Araştırmacı İlaç Firmaları Derneği’ nin “İlaç Sektörü 2023 Vizyon Raporu”nda ilaçların 2011-2015 yılları arasındaki pazar payı açıklanmaktadır. Pazarın en büyük payını 80 milyar dolarlık bir payla (pazarın %5-8’ i) onkolojik ilaçlar alırken; anti-diyabetik ilaçlar 48 milyar dolar (pazarın % 4-7’ si), kolesterol ilaçları 34 milyar dolar (pazarın % 2-5’ i), tansiyon ilaçları grubundan olan ACE önleyiciler 33 milyar dolar (pazarın % 1-4’ ü) ve otoimmün hastalıklar için kullanılan ilaçlar 30 milyar dolar paya sahiptir. Bu ilaçların toplam yıllık pazar payı ise 230 milyar dolara denk gelmektedir. Birçok ülke ekonomisinden fazla değil mi?

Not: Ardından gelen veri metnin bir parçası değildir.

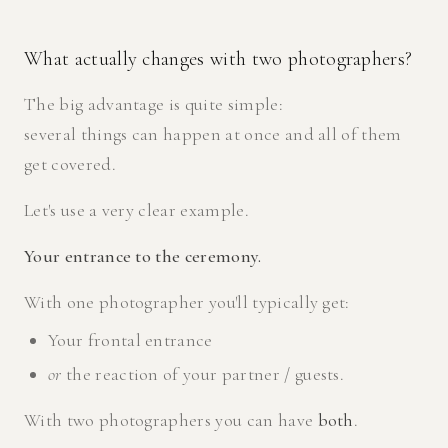
What actually changes with two photographers?
The big advantage is quite simple:
several things can happen at once and all of them
get covered.
Let's use a very clear example.
Your entrance to the ceremony.
With one photographer you'll typically get:
Your frontal entrance
or
the reaction of your partner / guests.
With two photographers you can have
both
.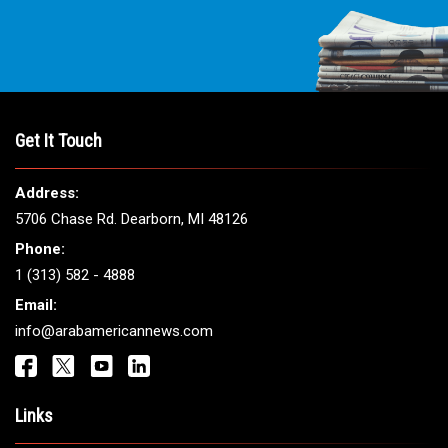
Get It Touch
Address:
5706 Chase Rd. Dearborn, MI 48126
Phone:
1 (313) 582 - 4888
Email:
info@arabamericannews.com
Links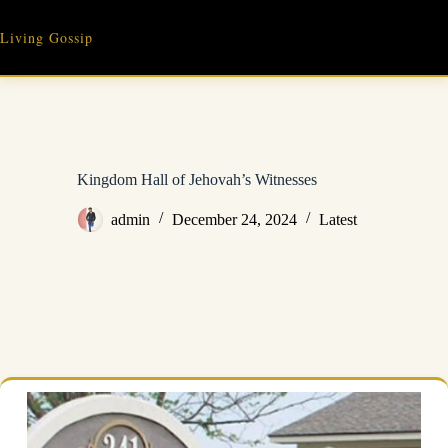
Skip
to
Living Gossip
content
Kingdom Hall of Jehovah’s Witnesses
admin
December 24, 2024
Latest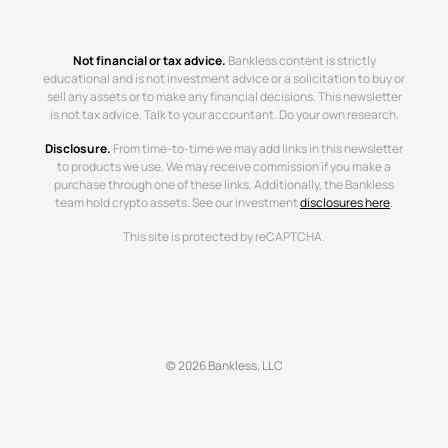
Not financial or tax advice.
Bankless content is strictly
educational and is not investment advice or a solicitation to buy or
sell any assets or to make any financial decisions. This newsletter
is not tax advice. Talk to your accountant. Do your own research.
Disclosure.
From time-to-time we may add links in this newsletter
to products we use. We may receive commission if you make a
purchase through one of these links. Additionally, the Bankless
team hold crypto assets. See our investment
disclosures here
.
This site is protected by reCAPTCHA.
© 2026 Bankless, LLC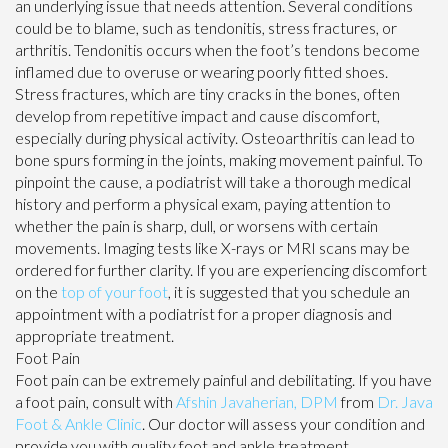
an underlying issue that needs attention. Several conditions
could be to blame, such as tendonitis, stress fractures, or
arthritis. Tendonitis occurs when the foot’s tendons become
inflamed due to overuse or wearing poorly fitted shoes.
Stress fractures, which are tiny cracks in the bones, often
develop from repetitive impact and cause discomfort,
especially during physical activity. Osteoarthritis can lead to
bone spurs forming in the joints, making movement painful. To
pinpoint the cause, a podiatrist will take a thorough medical
history and perform a physical exam, paying attention to
whether the pain is sharp, dull, or worsens with certain
movements. Imaging tests like X-rays or MRI scans may be
ordered for further clarity. If you are experiencing discomfort
on the
top of your foot
, it is suggested that you schedule an
appointment with a podiatrist for a proper diagnosis and
appropriate treatment.
Foot Pain
Foot pain can be extremely painful and debilitating. If you have
a foot pain, consult with
Afshin Javaherian, DPM
from
Dr. Java
Foot & Ankle Clinic
.
Our doctor
will assess your condition and
provide you with quality foot and ankle treatment.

Şimdi; şeker, şekerli gazlı içecek ve ilaç sektörünün yıllık kazançları mı yoksa insan sağlığı mı? Sorunun cevabını değerli okuyucular siz verin. Bu hafta tehlikenin boyutlarını farklı bir bakış açısıyla sizlerle paylaşmaya çalıştım. İlk defa akademik-sosyal yazı çizgim, pek hoşuma gitmesede, “araştırmacı-gazeteci” formatına kaydı. Paranın ve pazarın gücünü sizlere hissettirmeden yaşam değişikliği yapmamızın pek imkanı olmadığını düşünüyorum. Haftaya gerçek, sağlıklı ve fonksiyonel karbonhidrat beslenmenin inceliklerinden bahsedeceğiz. 

Siz siz olun; barkodlu, ne olduğu belli olmayan “besinsi” ürünleri yemeyin; özellikle de çocuklarınıza yedirmeyin. Zararlı ürünleri yiyerek, defalarca bu hataya düşerek sağlıklı olmayı bekleyemeyiz. Yaşamımızı ve alışkanlıklarımızı kökten değiştirmeliyiz.

Albert Einstein’ın da dediği gibi "Delilik: Aynı şeyleri tekrar tekrar yapıp farklı sonuçlar beklemektir."Farklı sonuçlar beklemeyin!!!